YINS Seminar Archives: Emma Xiaolu Zang

YINS Seminar Archives: Emma Xiaolu Zang

Talk Summary: 

“Sibling Spillovers: Evidence from a Quasi-Experiment”

Speaker: Emma Xiaolu Zang, Ph.D., Department of Sociology, Yale University

This paper examines the causal effect of sibling spillovers on children’s educational outcomes, focusing on how sibling spillover effects interact with household characteristics and children’s developmental stages. The casualty is achieved by using a novel approach based on discontinuities in school starting age created by North Carolina school entry laws. The laws assign the cutoff date by which individuals in a birth cohort must be born in order to attend kindergarten and each subsequent grade in the year they turn five. Children born shortly after the cutoff date have substantially higher test scores than those born shortly before the date, despite sharing similar parental socioeconomic profiles. Using an anonymized dataset which links birth certificate data to school administrative records, we estimate the impact of older siblings’ school performance on younger siblings’ test scores, at elementary and middle school levels for advantaged and disadvantaged families.

Speaker: 
Emma Zang
Bio: 

Emma Zang is an Assistant Professor of Sociology. She received her PhD in Public Policy in 2019 and MA in Economics in 2017, both from Duke University. Her research interests lie at the intersection of health and aging, marriage and family, and inequality. Her work aims to improve the understanding of 1) how early-life conditions affect later-life health outcomes; 2) the cohort patterns of fertility and mortality; 3) the impact of public policies on household members’ health outcomes; 4) social stratification and health. Emma Zang is also a quantitative methodologist. She is particularly interested in developing and evaluating methods to model trajectories and life transitions in order to better understand how demographic and socioeconomic inequalities shape the health and well-being of individuals from life course perspectives. Her ongoing work explores 1) Bayesian approaches to modeling group-based trajectories, incorporating Bayesian Model Averaging techniques; 2) Bayesian approaches to making multi-state life tables using high-dimensional survey data; 3) evaluations of Age-Period-Cohort (APC) models. Her work has appeared in journals such as the American Journal of Sociology, Demography, Social Science & Medicine, and International Journal of Epidemiology.

## Saved entries
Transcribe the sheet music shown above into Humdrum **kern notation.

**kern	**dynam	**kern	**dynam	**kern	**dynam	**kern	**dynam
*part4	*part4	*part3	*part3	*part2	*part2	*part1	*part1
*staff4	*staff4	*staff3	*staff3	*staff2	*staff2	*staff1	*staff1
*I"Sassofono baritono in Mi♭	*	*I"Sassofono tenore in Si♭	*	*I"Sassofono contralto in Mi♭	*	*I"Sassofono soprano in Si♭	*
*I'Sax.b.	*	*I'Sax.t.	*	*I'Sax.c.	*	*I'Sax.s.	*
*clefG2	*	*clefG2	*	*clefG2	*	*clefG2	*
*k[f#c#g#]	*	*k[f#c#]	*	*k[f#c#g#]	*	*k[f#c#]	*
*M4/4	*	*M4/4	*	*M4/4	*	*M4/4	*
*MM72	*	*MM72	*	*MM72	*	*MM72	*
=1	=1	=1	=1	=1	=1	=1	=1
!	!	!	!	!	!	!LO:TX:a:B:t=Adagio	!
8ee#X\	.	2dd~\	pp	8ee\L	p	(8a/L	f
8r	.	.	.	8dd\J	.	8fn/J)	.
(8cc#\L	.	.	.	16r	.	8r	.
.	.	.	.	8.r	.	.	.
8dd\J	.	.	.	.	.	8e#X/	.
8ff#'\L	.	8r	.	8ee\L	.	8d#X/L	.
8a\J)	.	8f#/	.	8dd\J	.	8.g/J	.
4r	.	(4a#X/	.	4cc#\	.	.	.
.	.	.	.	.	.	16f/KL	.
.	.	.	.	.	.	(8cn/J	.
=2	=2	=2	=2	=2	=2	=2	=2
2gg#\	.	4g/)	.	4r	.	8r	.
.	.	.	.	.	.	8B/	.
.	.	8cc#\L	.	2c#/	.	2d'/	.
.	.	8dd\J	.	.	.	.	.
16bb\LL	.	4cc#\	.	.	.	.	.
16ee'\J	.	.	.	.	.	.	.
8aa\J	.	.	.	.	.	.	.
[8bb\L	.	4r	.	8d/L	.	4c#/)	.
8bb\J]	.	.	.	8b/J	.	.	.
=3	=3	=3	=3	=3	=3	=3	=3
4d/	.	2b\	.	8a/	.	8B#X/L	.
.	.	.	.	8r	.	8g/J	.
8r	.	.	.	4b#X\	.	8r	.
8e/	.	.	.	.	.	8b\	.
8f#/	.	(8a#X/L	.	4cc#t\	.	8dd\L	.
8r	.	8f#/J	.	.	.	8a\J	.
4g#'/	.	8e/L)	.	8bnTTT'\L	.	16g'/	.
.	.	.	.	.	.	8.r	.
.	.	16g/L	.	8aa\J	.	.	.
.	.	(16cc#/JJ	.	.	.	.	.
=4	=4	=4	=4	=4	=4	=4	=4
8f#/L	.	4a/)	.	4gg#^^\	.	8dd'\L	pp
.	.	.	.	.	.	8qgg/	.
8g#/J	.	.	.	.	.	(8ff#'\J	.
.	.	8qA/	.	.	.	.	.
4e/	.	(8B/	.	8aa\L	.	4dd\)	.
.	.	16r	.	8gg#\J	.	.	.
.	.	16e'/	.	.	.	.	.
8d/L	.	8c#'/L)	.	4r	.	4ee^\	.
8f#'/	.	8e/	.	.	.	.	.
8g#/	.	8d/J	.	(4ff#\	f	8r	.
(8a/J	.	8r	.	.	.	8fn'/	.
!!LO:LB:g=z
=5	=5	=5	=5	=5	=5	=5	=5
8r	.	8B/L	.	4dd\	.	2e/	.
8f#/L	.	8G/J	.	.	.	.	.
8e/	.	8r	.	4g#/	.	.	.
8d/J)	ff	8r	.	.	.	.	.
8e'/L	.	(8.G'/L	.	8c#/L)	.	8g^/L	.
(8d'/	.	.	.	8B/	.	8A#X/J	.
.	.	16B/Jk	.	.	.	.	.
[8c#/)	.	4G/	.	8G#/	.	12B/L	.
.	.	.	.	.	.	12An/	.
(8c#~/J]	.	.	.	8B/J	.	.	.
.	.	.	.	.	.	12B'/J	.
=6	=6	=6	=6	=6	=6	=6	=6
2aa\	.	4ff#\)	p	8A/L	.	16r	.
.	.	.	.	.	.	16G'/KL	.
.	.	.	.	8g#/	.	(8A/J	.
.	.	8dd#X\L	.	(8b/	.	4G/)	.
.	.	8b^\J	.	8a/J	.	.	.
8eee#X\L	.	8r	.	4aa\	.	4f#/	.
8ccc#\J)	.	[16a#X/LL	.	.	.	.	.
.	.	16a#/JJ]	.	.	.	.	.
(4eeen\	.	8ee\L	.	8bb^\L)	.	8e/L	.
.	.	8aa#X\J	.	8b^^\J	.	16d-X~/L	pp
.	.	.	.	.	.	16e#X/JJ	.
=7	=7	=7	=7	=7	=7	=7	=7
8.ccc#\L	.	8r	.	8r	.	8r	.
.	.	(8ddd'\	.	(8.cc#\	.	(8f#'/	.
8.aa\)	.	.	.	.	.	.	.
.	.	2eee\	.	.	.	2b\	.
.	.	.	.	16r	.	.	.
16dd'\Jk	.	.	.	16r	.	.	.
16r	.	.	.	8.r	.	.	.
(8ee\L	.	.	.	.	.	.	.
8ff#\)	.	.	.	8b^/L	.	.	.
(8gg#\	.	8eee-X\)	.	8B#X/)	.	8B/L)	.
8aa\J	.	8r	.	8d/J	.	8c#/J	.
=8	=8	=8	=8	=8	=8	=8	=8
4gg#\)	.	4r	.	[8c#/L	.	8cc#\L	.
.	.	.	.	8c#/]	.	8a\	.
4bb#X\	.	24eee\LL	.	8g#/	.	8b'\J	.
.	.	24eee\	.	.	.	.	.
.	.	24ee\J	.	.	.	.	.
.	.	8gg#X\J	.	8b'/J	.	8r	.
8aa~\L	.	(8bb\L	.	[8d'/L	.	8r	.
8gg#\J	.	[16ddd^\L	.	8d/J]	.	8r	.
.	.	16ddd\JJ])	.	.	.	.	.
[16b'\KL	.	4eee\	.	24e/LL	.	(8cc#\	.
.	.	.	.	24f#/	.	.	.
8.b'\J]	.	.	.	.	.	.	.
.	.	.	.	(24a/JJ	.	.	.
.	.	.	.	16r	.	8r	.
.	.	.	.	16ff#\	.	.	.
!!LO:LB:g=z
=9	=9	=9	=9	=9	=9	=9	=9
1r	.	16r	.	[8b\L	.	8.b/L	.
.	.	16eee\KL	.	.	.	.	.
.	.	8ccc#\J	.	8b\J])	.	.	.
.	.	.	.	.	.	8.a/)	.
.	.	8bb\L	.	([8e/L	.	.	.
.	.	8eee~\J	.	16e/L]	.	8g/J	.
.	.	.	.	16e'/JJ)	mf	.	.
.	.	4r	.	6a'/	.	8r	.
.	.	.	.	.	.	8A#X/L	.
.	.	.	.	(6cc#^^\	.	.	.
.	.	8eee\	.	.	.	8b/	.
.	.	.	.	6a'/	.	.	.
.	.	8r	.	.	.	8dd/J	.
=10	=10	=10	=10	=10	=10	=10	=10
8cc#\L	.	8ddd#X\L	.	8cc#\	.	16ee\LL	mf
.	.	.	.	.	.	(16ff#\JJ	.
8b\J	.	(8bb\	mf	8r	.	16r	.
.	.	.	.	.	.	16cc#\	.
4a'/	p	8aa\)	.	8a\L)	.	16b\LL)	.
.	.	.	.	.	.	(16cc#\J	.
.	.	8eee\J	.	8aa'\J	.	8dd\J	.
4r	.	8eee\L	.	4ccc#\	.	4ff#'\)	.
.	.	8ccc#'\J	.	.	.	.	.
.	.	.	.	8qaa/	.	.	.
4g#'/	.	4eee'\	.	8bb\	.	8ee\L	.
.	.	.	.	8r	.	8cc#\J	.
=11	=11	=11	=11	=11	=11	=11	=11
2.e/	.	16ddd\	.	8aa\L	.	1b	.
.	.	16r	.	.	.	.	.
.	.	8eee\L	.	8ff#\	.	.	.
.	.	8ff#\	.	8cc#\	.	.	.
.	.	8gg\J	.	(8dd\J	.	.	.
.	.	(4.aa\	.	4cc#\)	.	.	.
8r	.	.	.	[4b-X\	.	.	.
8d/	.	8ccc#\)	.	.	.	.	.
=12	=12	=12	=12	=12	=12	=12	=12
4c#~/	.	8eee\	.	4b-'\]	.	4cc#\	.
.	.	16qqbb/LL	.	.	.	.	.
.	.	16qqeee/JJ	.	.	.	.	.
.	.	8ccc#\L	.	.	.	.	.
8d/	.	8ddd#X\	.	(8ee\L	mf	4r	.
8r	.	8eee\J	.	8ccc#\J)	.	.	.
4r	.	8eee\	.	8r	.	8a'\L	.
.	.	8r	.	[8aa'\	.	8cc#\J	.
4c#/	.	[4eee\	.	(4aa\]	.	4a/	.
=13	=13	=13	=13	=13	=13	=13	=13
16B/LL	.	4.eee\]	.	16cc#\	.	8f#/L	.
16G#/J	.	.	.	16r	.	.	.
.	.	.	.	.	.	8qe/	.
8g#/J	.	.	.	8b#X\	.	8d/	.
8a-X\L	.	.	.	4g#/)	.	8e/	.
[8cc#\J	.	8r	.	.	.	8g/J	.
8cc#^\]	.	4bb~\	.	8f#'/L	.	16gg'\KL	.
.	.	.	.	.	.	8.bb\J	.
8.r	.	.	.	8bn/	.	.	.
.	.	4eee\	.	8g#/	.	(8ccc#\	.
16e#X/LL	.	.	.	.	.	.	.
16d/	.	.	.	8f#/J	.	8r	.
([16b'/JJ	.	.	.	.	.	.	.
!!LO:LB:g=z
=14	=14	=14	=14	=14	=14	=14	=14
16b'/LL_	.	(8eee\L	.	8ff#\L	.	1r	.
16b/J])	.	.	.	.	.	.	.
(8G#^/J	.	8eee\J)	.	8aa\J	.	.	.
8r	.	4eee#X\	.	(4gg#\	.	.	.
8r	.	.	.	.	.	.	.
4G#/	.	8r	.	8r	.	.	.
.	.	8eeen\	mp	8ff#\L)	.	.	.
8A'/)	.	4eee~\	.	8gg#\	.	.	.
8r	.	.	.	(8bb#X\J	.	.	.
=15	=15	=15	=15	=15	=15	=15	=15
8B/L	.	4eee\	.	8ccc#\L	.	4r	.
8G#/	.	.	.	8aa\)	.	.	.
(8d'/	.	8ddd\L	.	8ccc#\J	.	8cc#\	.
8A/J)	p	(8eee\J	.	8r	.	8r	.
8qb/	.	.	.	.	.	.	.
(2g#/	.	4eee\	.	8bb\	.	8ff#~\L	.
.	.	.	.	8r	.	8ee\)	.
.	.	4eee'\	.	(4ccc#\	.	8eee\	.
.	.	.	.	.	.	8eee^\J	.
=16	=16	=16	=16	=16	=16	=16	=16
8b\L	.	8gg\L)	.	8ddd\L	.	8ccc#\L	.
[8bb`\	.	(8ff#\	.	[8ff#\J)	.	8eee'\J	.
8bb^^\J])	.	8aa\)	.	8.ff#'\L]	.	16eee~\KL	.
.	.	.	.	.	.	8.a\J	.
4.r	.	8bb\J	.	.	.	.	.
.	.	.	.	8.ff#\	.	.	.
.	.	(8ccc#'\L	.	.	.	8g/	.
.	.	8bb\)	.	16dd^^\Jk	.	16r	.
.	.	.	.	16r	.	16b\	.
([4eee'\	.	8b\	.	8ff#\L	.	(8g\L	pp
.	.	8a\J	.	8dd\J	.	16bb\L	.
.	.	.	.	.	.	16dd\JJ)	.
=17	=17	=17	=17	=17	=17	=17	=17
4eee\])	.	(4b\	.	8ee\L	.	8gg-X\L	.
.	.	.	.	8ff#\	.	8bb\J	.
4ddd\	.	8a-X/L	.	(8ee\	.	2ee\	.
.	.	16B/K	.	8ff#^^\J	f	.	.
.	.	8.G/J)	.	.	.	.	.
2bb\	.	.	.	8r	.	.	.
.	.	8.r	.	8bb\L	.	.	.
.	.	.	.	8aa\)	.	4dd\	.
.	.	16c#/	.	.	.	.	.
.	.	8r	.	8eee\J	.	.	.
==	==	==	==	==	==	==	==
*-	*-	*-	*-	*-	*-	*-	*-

## GOAL OF THE EXERCISE
List every journal that the seminar page names as a place where Emma Zang's work has appeared. The items above are separate material and are not part of the seminar page.

## RESULT OF THIS TASK
American Journal of Sociology
Demography
Social Science & Medicine
International Journal of Epidemiology